Founders Roland and Jason Christensen are aerospace engi­neers with a long history of building prosthetic limbs and other meaningful products using the very same materials and techniques they put into every firearm. All of this is bound together by Julia Christensen, a supportive mom, wife, friend and family rock who never wavered from her family’s lofty mission to build the world’s most accurate, lightweight rifles in America. A family business to this day, what began in their garage quickly scaled to a meticulous operation that caters to professional shooters, hunters, celebri­ties and demanding owners alike. Originally pioneers of carbon fiber barrels, they ushered in an era of lightweight, high-perfor­mance rifles that opened up more terrain and greater distances for shooters and hunters. Each piece earns it keep; when you find it outperforms custom firearms right out of the box, modifications aren’t mandatory. Starting with 25 rifles a month, they’ve upgrad­ed to over 1,000 due to proven demand. Every build leaves the shop having passed through many proud, callused hands. Each employee I’ve spoken with exudes a sense of pride with an ex­plorer’s sense of wonder as they continue to challenge the sacred cows of the industry.

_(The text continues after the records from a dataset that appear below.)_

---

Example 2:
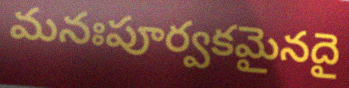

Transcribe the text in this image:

మనఃపూర్వకమైనదై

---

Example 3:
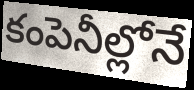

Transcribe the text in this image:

Christensen Arms doesn’t waiver from their core technology and company values. Jeff Bradley, a Christensen Arms team member, recently stated, “One of my favorite things to hear from a customer is that they have many rifles, but the majority are Christensen Arms. When your brand is lucky enough to be in a gun safe more than once, we feel that says something and we don’t take it for granted. Our production and assembly team handles each firearm, knowing that it has to be worthy of the “that’s-a-Christensen-Arms-rifle” reputation we have built. Our production and assembly teams never want to hear anything different, so every firearm piece is handled with the utmost care and pride.” There’s a characteristic feel-in-hand when you pick up a Christensen Arms rifle that proves out their ethos. The feeling of innovative design brought to life through advanced materials and machining is on par with the visceral feeling one gets when step­ ping into a luxury car for the first time. Their MPR rifle recently won 2020 Rifle of the Year. Yet every rifle they make has the right amount of familiarity that’s simple to dial-in for pros and novic­es alike. Christensen Arms is equally at home both in high-end gun safes and national retailers. This makes their rifles the per­fect companion for anyone embarking on a late-season elk hunt in Colorado.

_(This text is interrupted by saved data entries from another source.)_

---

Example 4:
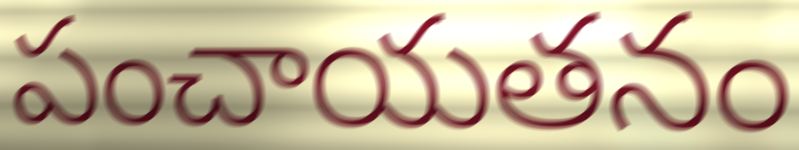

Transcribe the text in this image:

పంచాయతనం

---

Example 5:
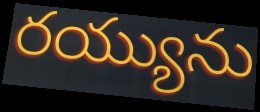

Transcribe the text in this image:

రయ్యును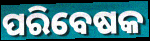
ପରିବେଷକ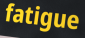
fatigue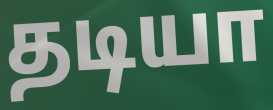
தடியாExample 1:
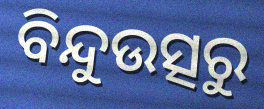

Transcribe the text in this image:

ବିନ୍ଦୁଉତ୍ସରୁ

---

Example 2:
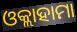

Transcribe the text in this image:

ଓକ୍ଲାହାମା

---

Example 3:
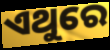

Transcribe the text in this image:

ଏଥୁରେ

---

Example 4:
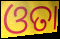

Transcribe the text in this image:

ଓତା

Customers shop differently these days, putting greater pres­sure on firearm companies to adapt at the speed of the fickle con­sumer. Barrel whip, stiffness, and how much nickel is incorporat­ed into the steel are now on an equal consideration plane as to how well a company treats its people and overall customer service. Many manufacturers are buckling under the pressure to innovate while developing greater community management. Everything a company does talks. A few giants of the industry have fallen as a result, while people-first brands like Christensen are moving at breakneck speed to take their place.

After 25 years in an industry and culture that has seen a mon­umental amount of change in both culture and product advance­ments, Christensen Arms is just getting started. New innovations like their Modern Precision Rifle are indicators that listening to their consumers, not the industry, is setting the talented people of Gunnison, Utah on a course to become not only a great Amer­ican firearm brand, but one of America’s next great brands over­ all. Wherever they go, many are sure to follow – consumers and competitors alike.